翌日。
沈青綰從床上醒來,才看見弟弟昨晚給她發的那條信息。
她怔愣了許久。
一直到去學校上課都有些心神不寧。
下課后,她獨自走在林蔭道下,空氣突然躁動了起來,只聽周圍的人開始興奮地議論起來。
“你看新聞了嗎?聽說那位不久前在國際賽車賽事奪冠,被譽為最年輕的賽車手Dean回國了!”
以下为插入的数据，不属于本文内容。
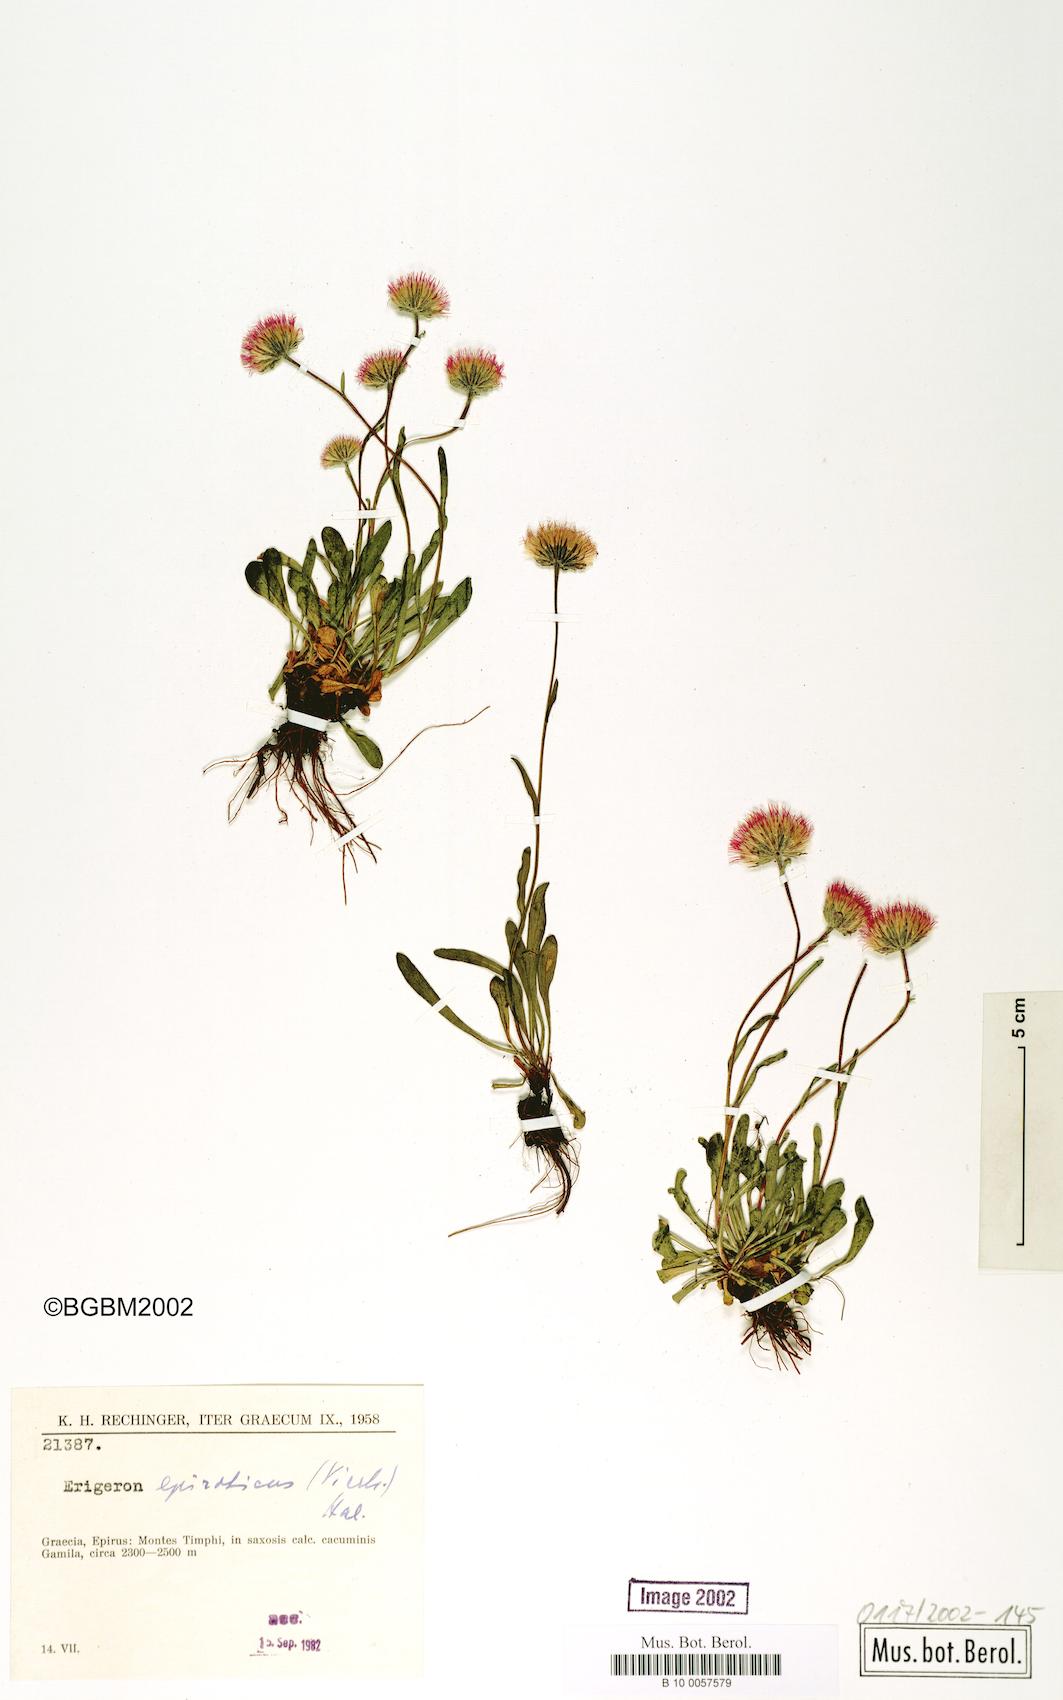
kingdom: Plantae
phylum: Tracheophyta
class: Magnoliopsida
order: Asterales
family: Asteraceae
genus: Erigeron
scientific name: Erigeron epiroticus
“剛才還有人拍到他出現在我們學校!要是能跟他偶遇合照就好了!”
沈青綰并不知道她們在談論誰。
直到她不小心被身后奔跑的女生撞了一下。
沈青綰身形趔趄往前摔去,手中的課本掉在地上,突然,一只冷白修長的手伸來,穩穩扶住了她的腰。
沈青綰猝不及防撞入那人的懷抱。
淡淡的皂角香氣息襲來。
和記憶中的味道一模一樣,讓她莫名有些恍惚。
“不、不好意思啊!”
不小心撞到她的女生急忙道歉。
然而下一秒,當看清出現在面前的男人時,女生震驚張大了嘴,興奮地拉著旁邊的朋友激動起來。
“天哪!他該不會是Dean吧?沒想到居然在這里見到了真人!”
沈青綰怔怔抬頭。
看著那張跟記憶中一樣溫柔的臉龐時,她瞬間呆愣在了原地,遲遲沒有反應。
宋鶴慈眼神繾綣落下,溫柔的嗓音緩緩裹入她的耳膜。
“好久不見,綰綰。”
沈青綰雙腳仿佛被定住了般。
直到耳邊傳來竊竊私語的議論聲,她才猛然驚醒,急忙從宋鶴慈的懷里退了出來。
宋鶴慈慢慢收回了手,靜靜站在那兒,眉眼依舊那般溫柔。
“不記得鶴慈哥哥了嗎?”
時隔多年再次相見,沈青綰不知道該以何種心情面對他。
她慌忙壓下了心中那抹復雜澎湃的情緒,抿緊了唇,輕聲又怔怔喊道:“......鶴慈哥哥。”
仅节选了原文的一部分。